Clinical manifestations of SFTPC-related lung diseases display remarkable heterogeneity, tightly linked to age at onset: neonatal respiratory distress or failure [28]– [29]childhood chronic cough [30]recurrent pulmonary infections, wheezing, exertional dyspnea [31]and in adulthood, classic restrictive ventilatory dysfunction features such as reduced activity tolerance, weight loss, chronic hypoxia, and digital clubbing [32]. However, these symptoms are nonspecific and demand careful discrimination from other ILDs. The clinical profiles of our cohort mirror prior observations, lacking disease-specific biomarkers. This highlights the necessity of collaborative assessment involving clinicians, radiologists, pulmonologists, and geneticists.

Over the past two decades, bronchoalveolar lavage (BAL) has established itself as a cornerstone in the management of ILDs. The 2002 ATS/ERS International Consensus Classification of Idiopathic Interstitial Pneumonia (IIP) underscored the utility of BAL in differentiating etiologies of ILDs [33]. Notably, BAL serves a dual role as both a diagnostic modality and first-line therapeutic intervention for pulmonary alveolar proteinosis [34]– [35]. In our institutional experience, a patient harboring an SFTPC splicing variant (c.612 + 1G > T) with PA exhibited marked symptomatic improvement following BAL. These observations further validate the escalating significance of BAL in the comprehensive management of SFTPC-associated ILDs, demonstrating its capacity to bridge diagnostic ambiguity and therapeutic intervention.

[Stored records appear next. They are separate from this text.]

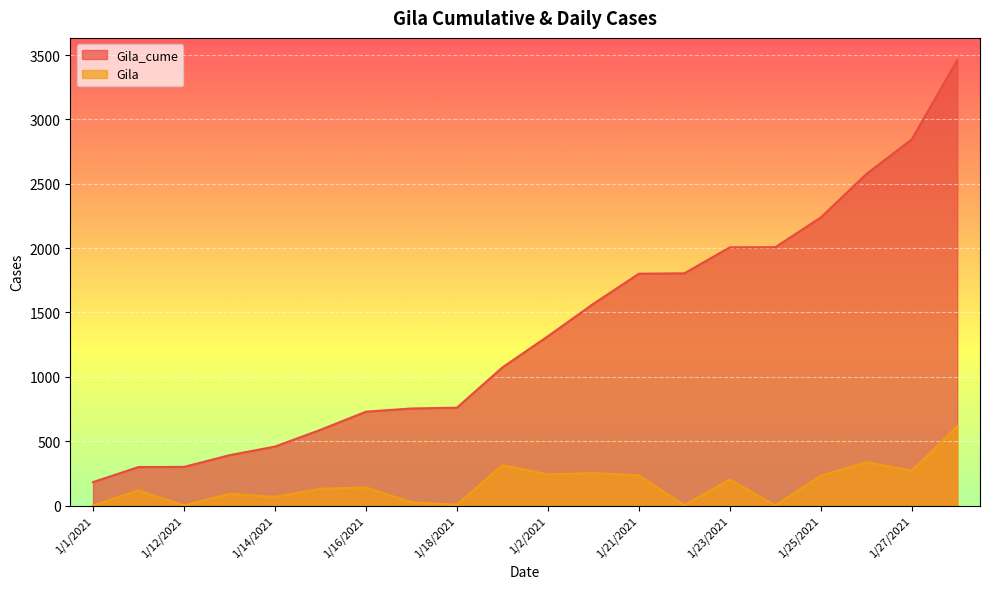

What is the label of the 10th point from the right?

1/2/2021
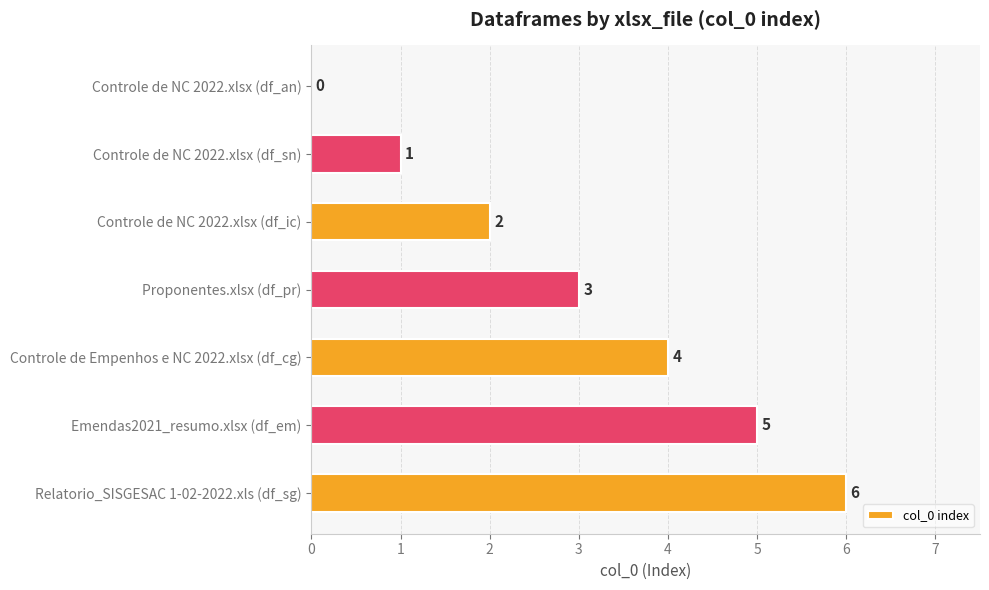

What is the sum of all values?

21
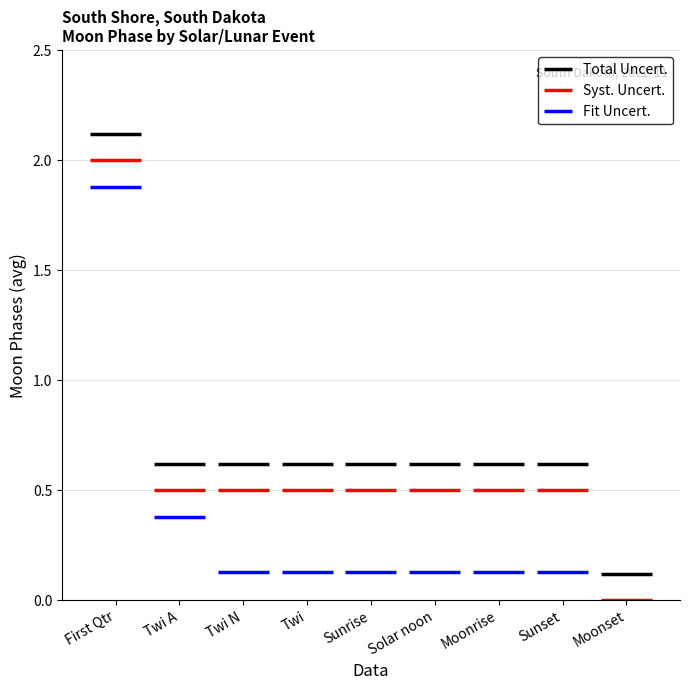

What is the difference between the highest and lowest values at Twi A?

0.2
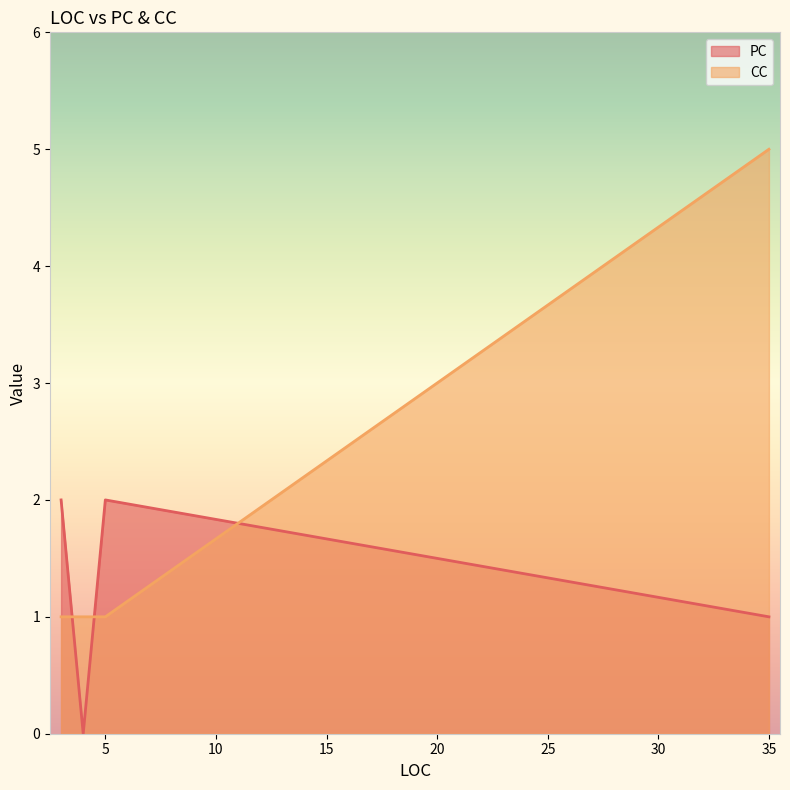

At which category does CC reach its first local peak?

35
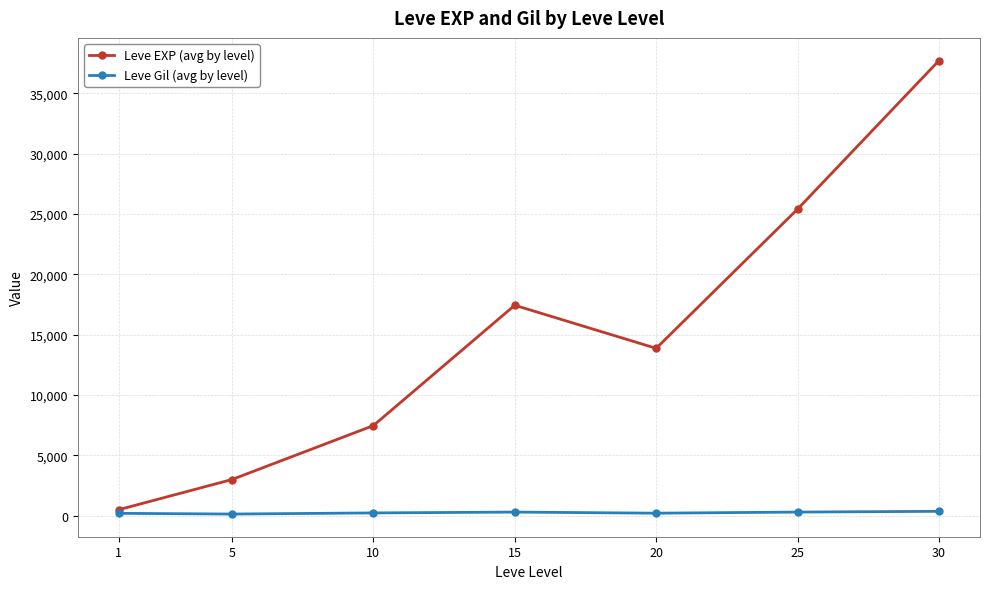

What is the maximum value shown in the chart?

37715.0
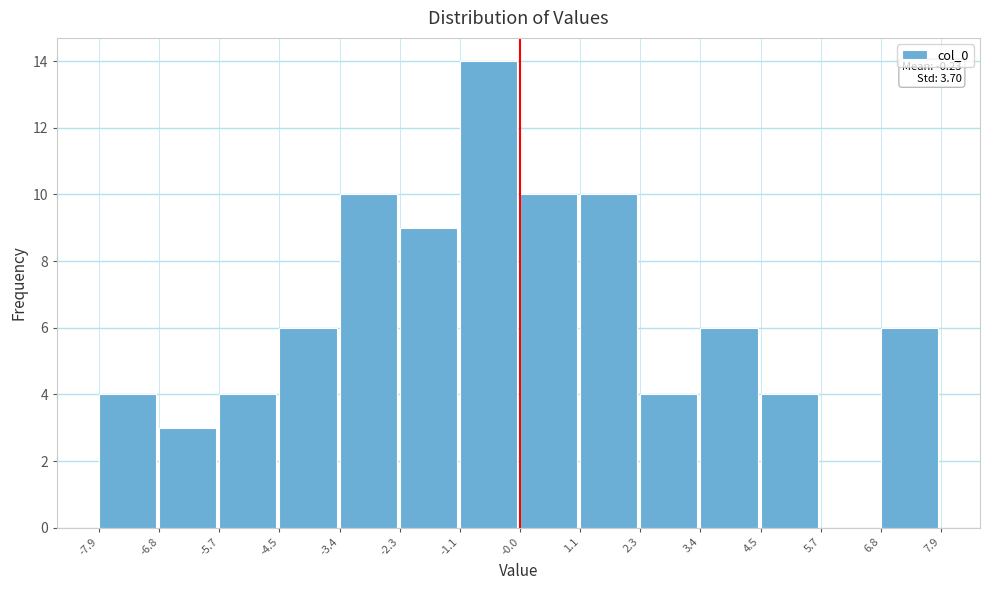

Over which range of the x-axis is the bar tallest?

-1.1 to -0.0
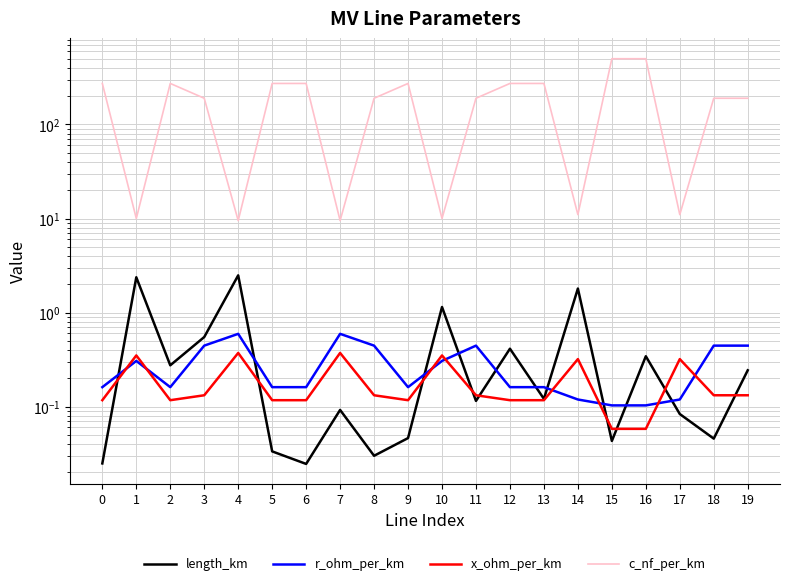

Reading right to left, what are all the values shown in this chart?

length_km: 19=0.2	18=0.0	17=0.1	16=0.3	15=0.0	14=1.8	13=0.1	12=0.4	11=0.1	10=1.1	9=0.0	8=0.0	7=0.1	6=0.0	5=0.0	4=2.5	3=0.5	2=0.3	1=2.4	0=0.0
r_ohm_per_km: 19=0.4	18=0.4	17=0.1	16=0.1	15=0.1	14=0.1	13=0.2	12=0.2	11=0.4	10=0.3	9=0.2	8=0.4	7=0.6	6=0.2	5=0.2	4=0.6	3=0.4	2=0.2	1=0.3	0=0.2
x_ohm_per_km: 19=0.1	18=0.1	17=0.3	16=0.1	15=0.1	14=0.3	13=0.1	12=0.1	11=0.1	10=0.3	9=0.1	8=0.1	7=0.4	6=0.1	5=0.1	4=0.4	3=0.1	2=0.1	1=0.3	0=0.1
c_nf_per_km: 19=190.0	18=190.0	17=11.0	16=500.0	15=500.0	14=11.0	13=273.0	12=273.0	11=190.0	10=10.0	9=273.0	8=190.0	7=9.5	6=273.0	5=273.0	4=9.5	3=190.0	2=273.0	1=10.0	0=273.0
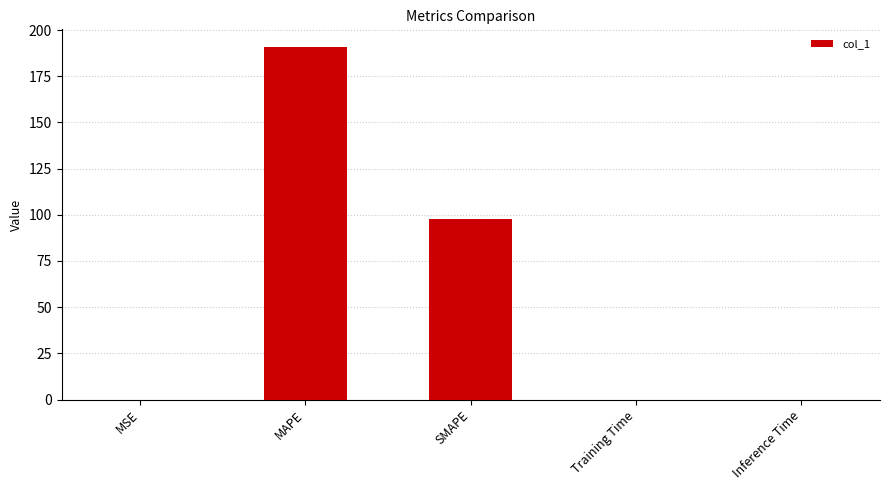

What is the maximum value shown in the chart?

190.8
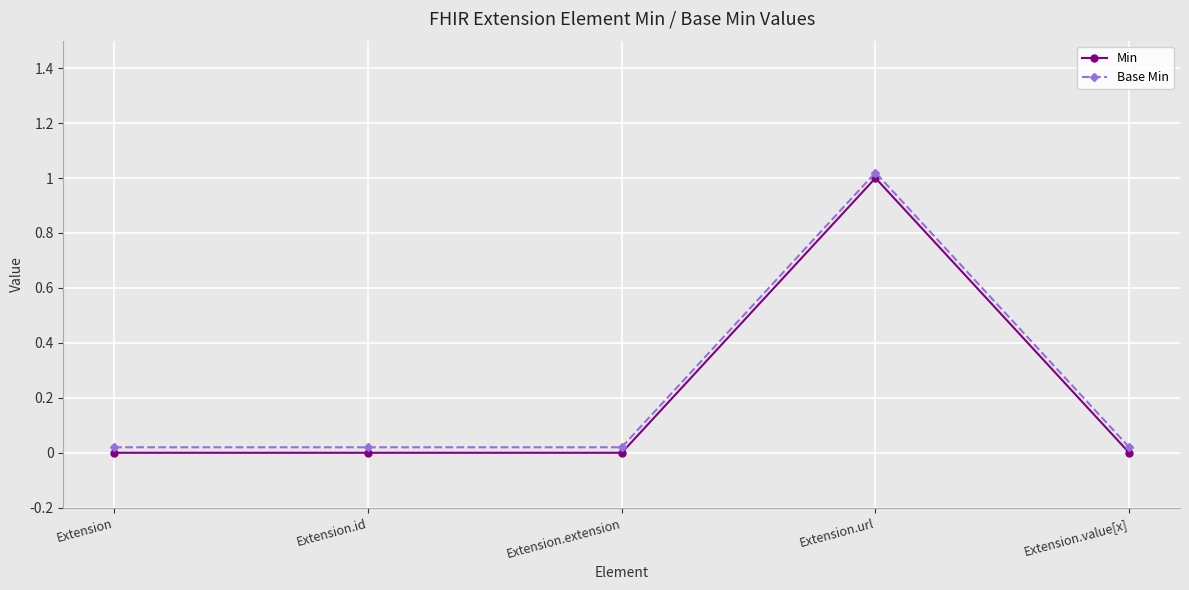

What is the average value of the Min series?

0.2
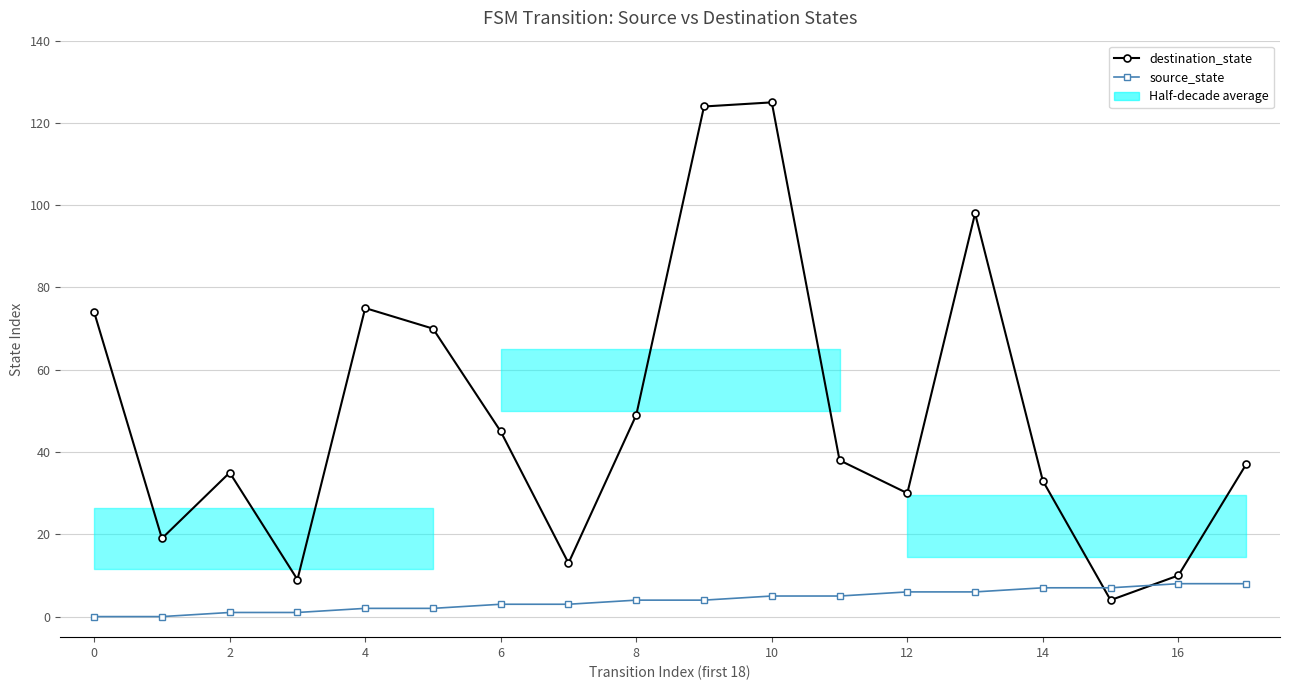

How many lines are shown in the chart?

2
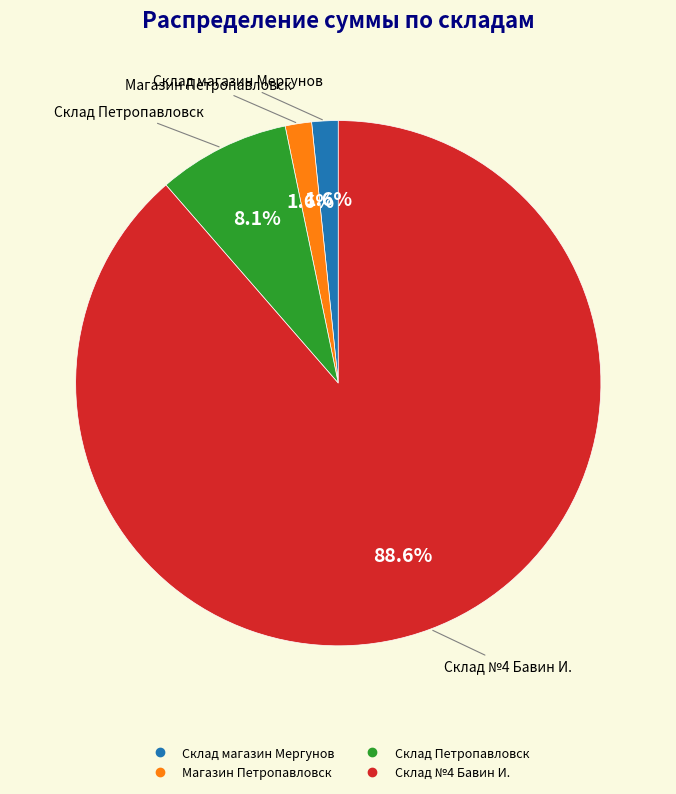

Which slice is the largest?

Склад №4 Бавин И.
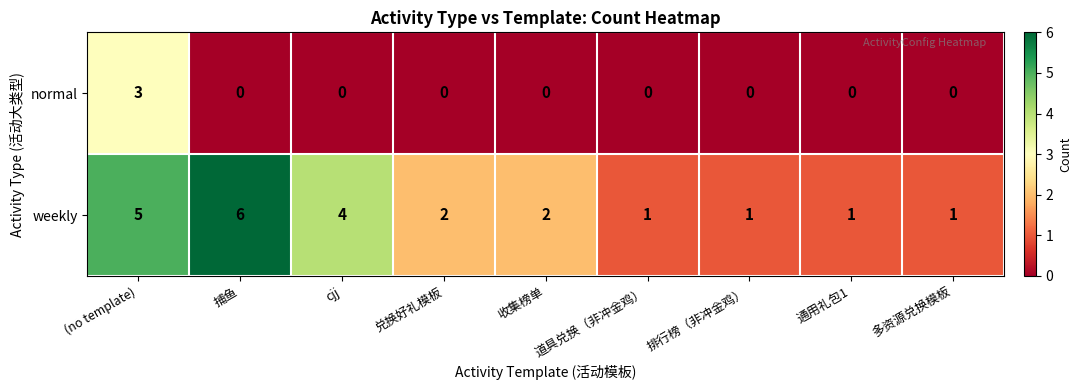

Which series has the widest spread of values?

weekly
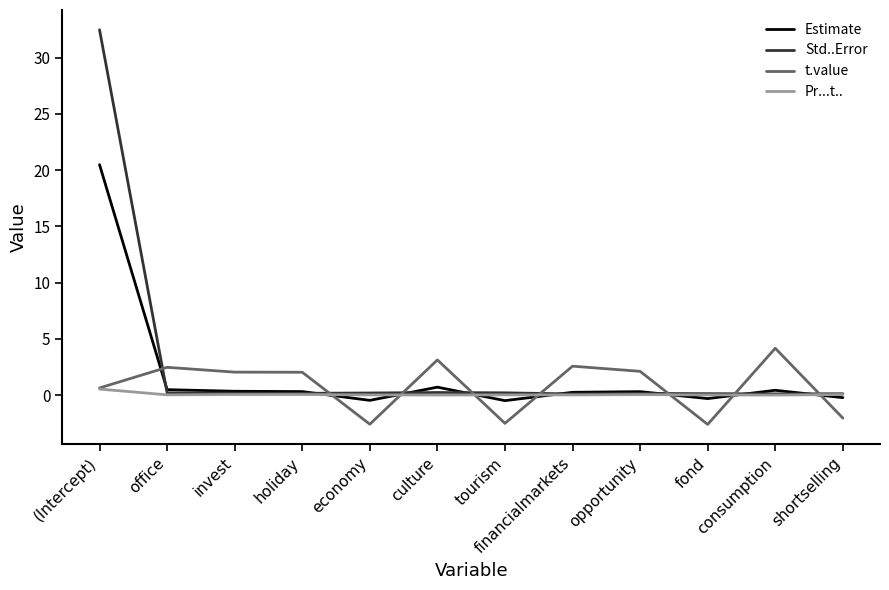

Between economy and consumption, which series saw the biggest shift?

t.value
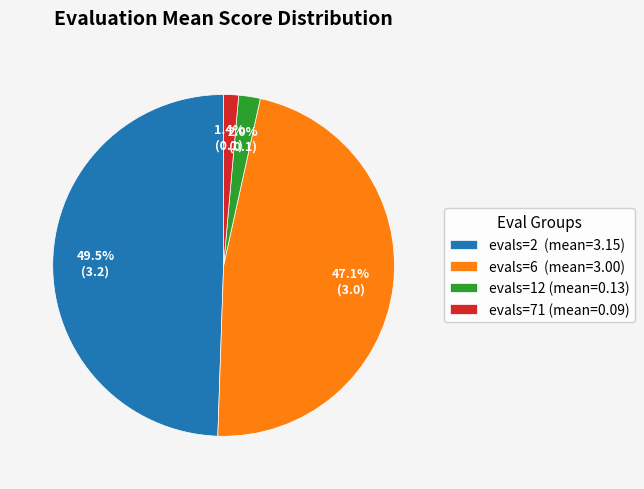

Rank the categories by value from highest to lowest.

evals=2, evals=6, evals=12, evals=71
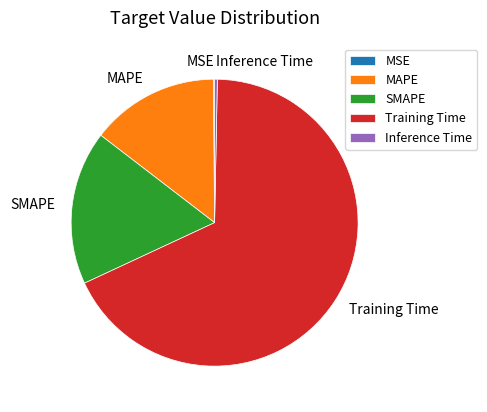

Which slice is the largest?

Training Time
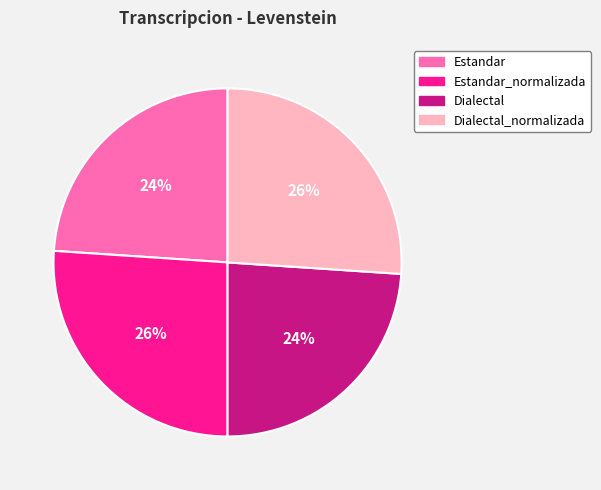

Does any single category account for the majority?

No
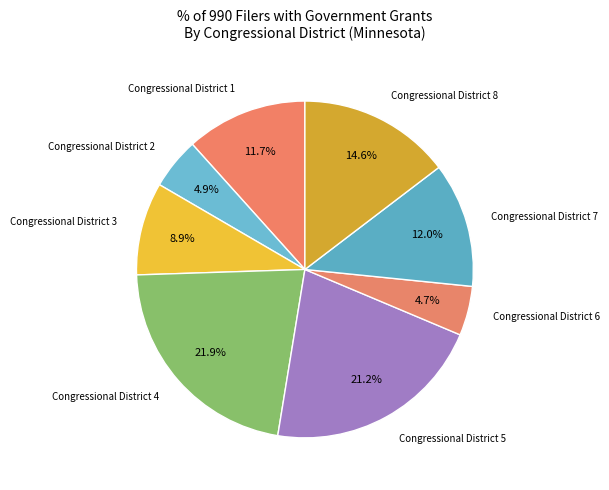

What percentage is the Congressional District 2 slice, to the nearest percent?

5%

Chloroquine was first reported for the treatment of pediatric interstitial lung diseases (ILDs) in 1994, with early case series demonstrating promising efficacy [36,37,38,39]. However, to date, only approximately 10% of patients have received hydroxychloroquine (Hch) (Supplementary Table 1), primarily due to concerns over age-appropriate immunosuppressant dosing, substantial side effect profiles, and ethical considerations. These factors pose challenges that complicate clinical decision-making. In our cohort, Cases 1, 7, and the affected mother demonstrated remarkable improvement in both clinical symptoms and lung imaging after initiating Hch treatment. This positive therapeutic response notably enhanced the confidence of Case 11’s parents, leading them to consent to Hch therapy, which has since effectively maintained disease control. Glucocorticoids are well-established for their potent anti-inflammatory and bronchodilatory properties. However, their significant adverse event profiles, especially when administered at high doses, often deter many caregivers from prescribing them, highlighting the need for alternative therapeutic options like Hch.

Azithromycin (AZP) has seen growing clinical application, underpinned by preclinical evidence demonstrating its capacity to mitigate amyloid-like deposition of misfolded SP-C protein, a proposed key pathogenic intermediate in SFTPC-related diseases [40]. In accordance with this mechanistic rationale, all pediatric patients at our center received AZP as an integral component of their management protocol. Although lung transplantation is considered a potential definitive treatment for advanced ILDs, its long-term efficacy remains uncertain. This ambiguity stems from limited case numbers and the paucity of systematic longitudinal follow-up data [41,42,43].

This study is subject to several limitations. Firstly, despite our efforts to comprehensively collate all published SFTPC-related cases worldwide, the extreme rarity of the disorder posed challenges. Excluding the 11 cases from our center, a significant portion of the data was sourced from literature reviews. The restricted access to primary clinical data led to incomplete phenotypic characterizations and follow-up information for certain reported cases, which may have introduced selection bias into the statistical analyses. Secondly, most existing reports predominantly offer cross-sectional clinical details at the time of diagnosis, yet lack longitudinal follow-up data. This deficiency hinders a thorough assessment of long-term prognosis and disease progression trajectories. These constraints underscore the urgent necessity for international collaborative registries that can aggregate standardized data, thereby enabling comprehensive natural history studies of this rare lung disorder.